▸ **Structured page parsing data**:
━━━━
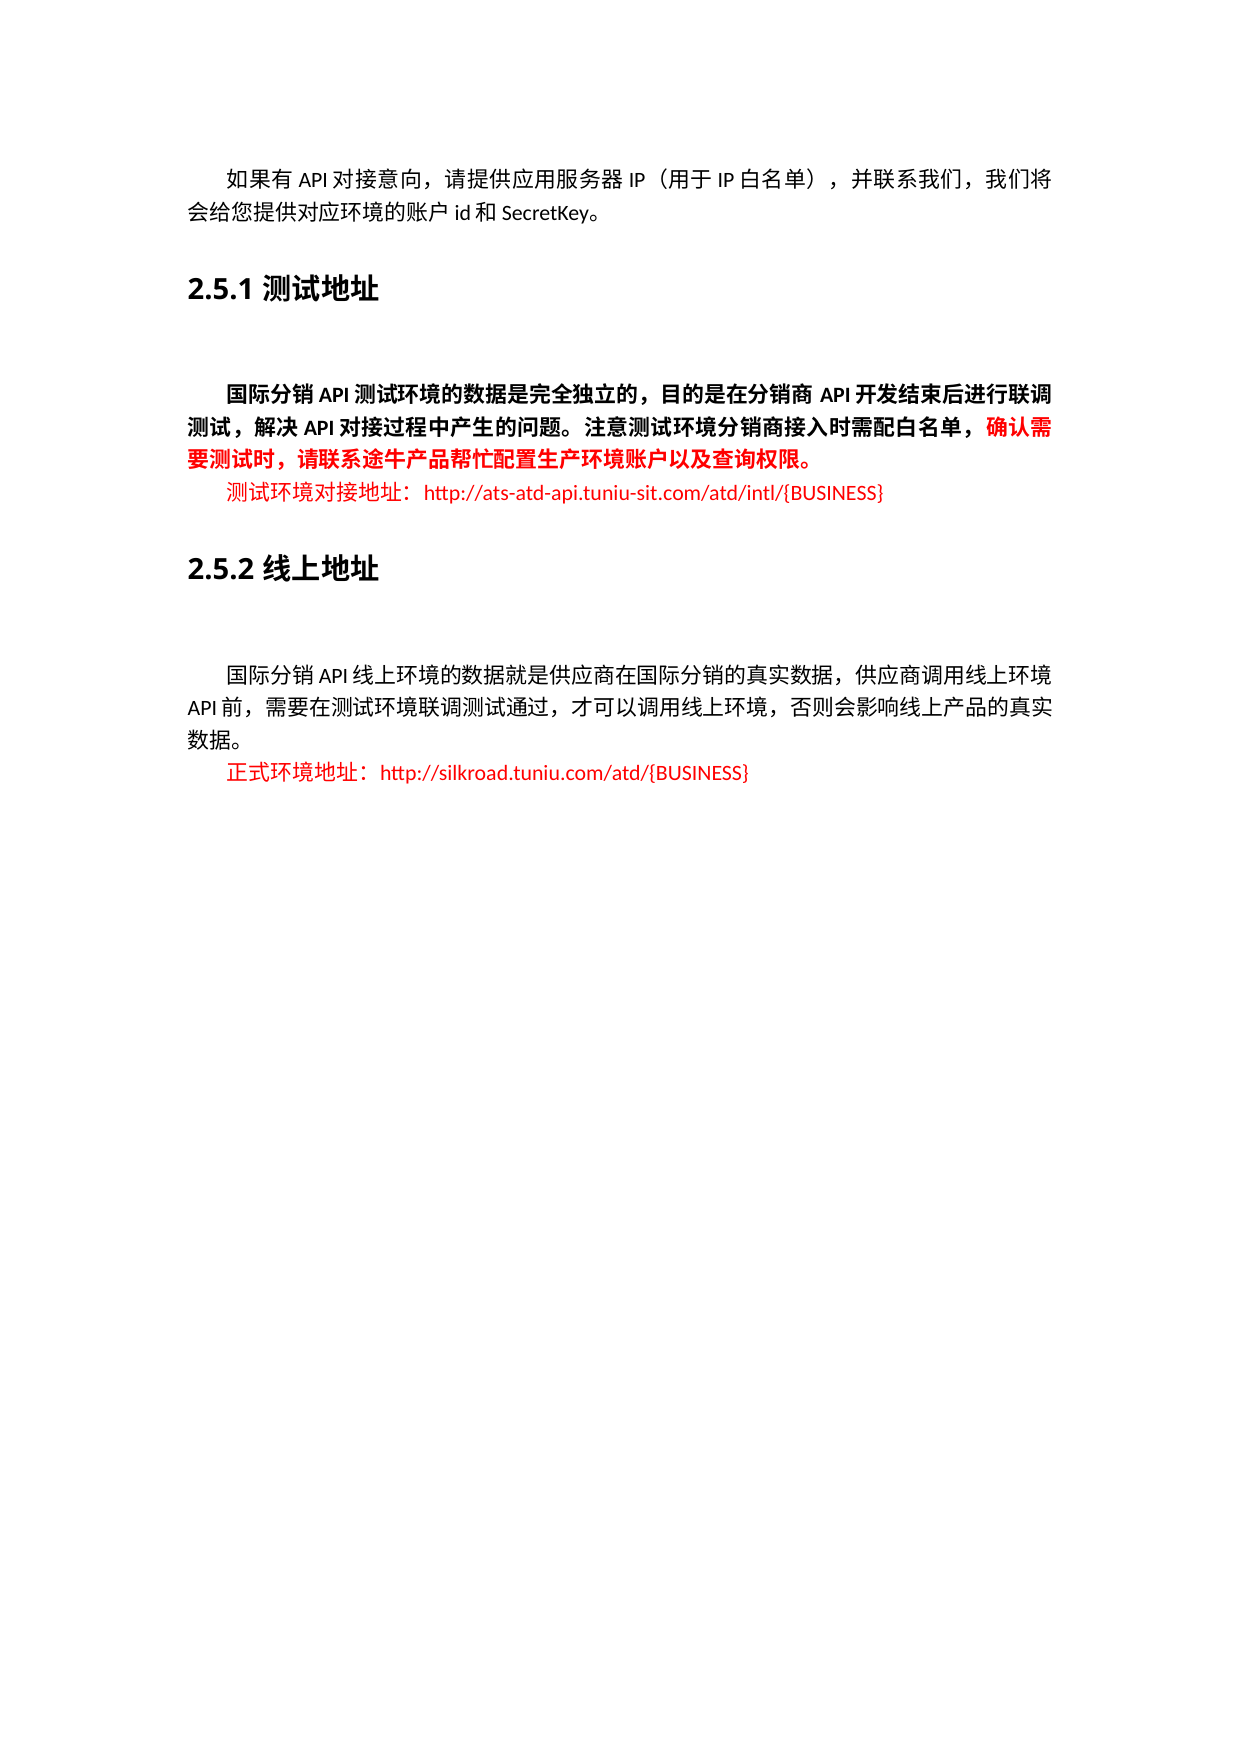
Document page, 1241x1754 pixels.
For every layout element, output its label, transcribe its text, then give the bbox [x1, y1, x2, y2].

text 如果有API对接意向，请提供应用服务器IP（用于IP白名单），并联系我们，我们将会给您提供对应环境的账户id和SecretKey。 [187, 162, 1053, 227]
text 国际分销API测试环境的数据是完全独立的，目的是在分销商API开发结束后进行联调测试，解决API对接过程中产生的问题。注意测试环境分销商接入时需配白名单，确认需要测试时，请联系途牛产品帮忙配置生产环境账户以及查询权限。 [187, 377, 1053, 474]
subtitle 测试地址 [187, 254, 1053, 319]
text 测试环境对接地址：http://ats-atd-api.tuniu-sit.com/atd/intl/{BUSINESS} [187, 474, 1053, 507]
subtitle 线上地址 [187, 534, 1053, 599]
text 国际分销API线上环境的数据就是供应商在国际分销的真实数据，供应商调用线上环境API前，需要在测试环境联调测试通过，才可以调用线上环境，否则会影响线上产品的真实数据。 [187, 657, 1053, 755]
text 正式环境地址：http://silkroad.tuniu.com/atd/{BUSINESS} [187, 755, 1053, 787]
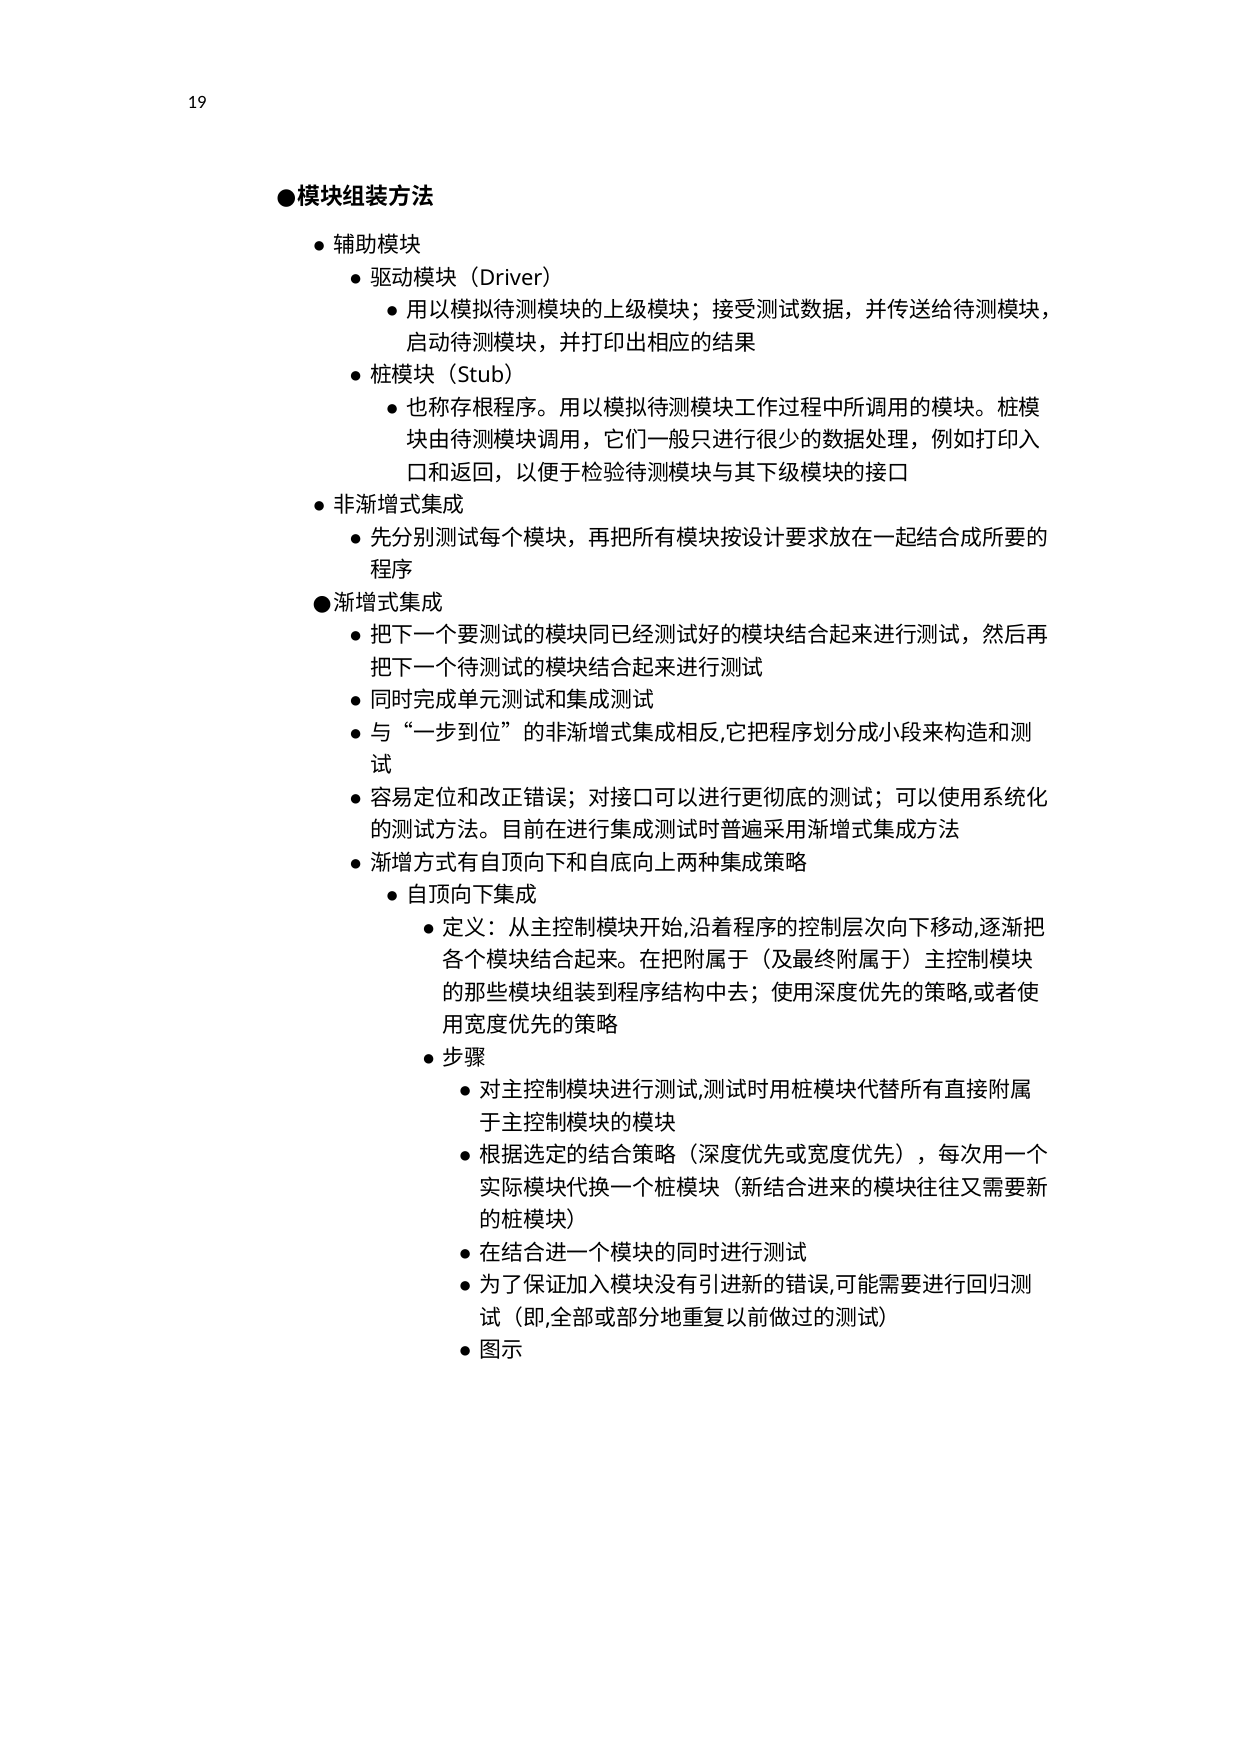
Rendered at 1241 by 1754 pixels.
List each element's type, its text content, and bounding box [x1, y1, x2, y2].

list 在结合进一个模块的同时进行测试 [458, 1234, 1053, 1267]
list 图示 [458, 1332, 1053, 1364]
list 与“一步到位”的非渐增式集成相反,它把程序划分成小段来构造和测试 [349, 714, 1053, 779]
list 对主控制模块进行测试,测试时用桩模块代替所有直接附属于主控制模块的模块 [458, 1072, 1053, 1137]
list 根据选定的结合策略（深度优先或宽度优先），每次用一个实际模块代换一个桩模块（新结合进来的模块往往又需要新的桩模块） [458, 1137, 1053, 1234]
list 自顶向下集成 [385, 877, 1053, 909]
list 辅助模块 [312, 227, 1053, 259]
list 为了保证加入模块没有引进新的错误,可能需要进行回归测试（即,全部或部分地重复以前做过的测试） [458, 1267, 1053, 1332]
list 渐增式集成 [312, 584, 1053, 617]
list 渐增方式有自顶向下和自底向上两种集成策略 [349, 844, 1053, 877]
list 把下一个要测试的模块同已经测试好的模块结合起来进行测试，然后再把下一个待测试的模块结合起来进行测试 [349, 617, 1053, 682]
list 用以模拟待测模块的上级模块；接受测试数据，并传送给待测模块，启动待测模块，并打印出相应的结果 [385, 292, 1053, 357]
list 先分别测试每个模块，再把所有模块按设计要求放在一起结合成所要的程序 [349, 519, 1053, 584]
list 也称存根程序。用以模拟待测模块工作过程中所调用的模块。桩模块由待测模块调用，它们一般只进行很少的数据处理，例如打印入口和返回，以便于检验待测模块与其下级模块的接口 [385, 389, 1053, 487]
list 非渐增式集成 [312, 487, 1053, 519]
list 模块组装方法 [276, 162, 1053, 227]
list 桩模块（Stub） [349, 357, 1053, 389]
list 容易定位和改正错误；对接口可以进行更彻底的测试；可以使用系统化的测试方法。目前在进行集成测试时普遍采用渐增式集成方法 [349, 779, 1053, 844]
list 步骤 [422, 1039, 1053, 1072]
list 驱动模块（Driver） [349, 259, 1053, 292]
list 定义：从主控制模块开始,沿着程序的控制层次向下移动,逐渐把各个模块结合起来。在把附属于（及最终附属于）主控制模块的那些模块组装到程序结构中去；使用深度优先的策略,或者使用宽度优先的策略 [422, 909, 1053, 1039]
list 同时完成单元测试和集成测试 [349, 682, 1053, 714]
━━━━
▸ **Your assignment**:
Count up the lines in the entries above where the word "subtitle" appears, and give the figure with nothing added.

▸ **Exercise solution**:
2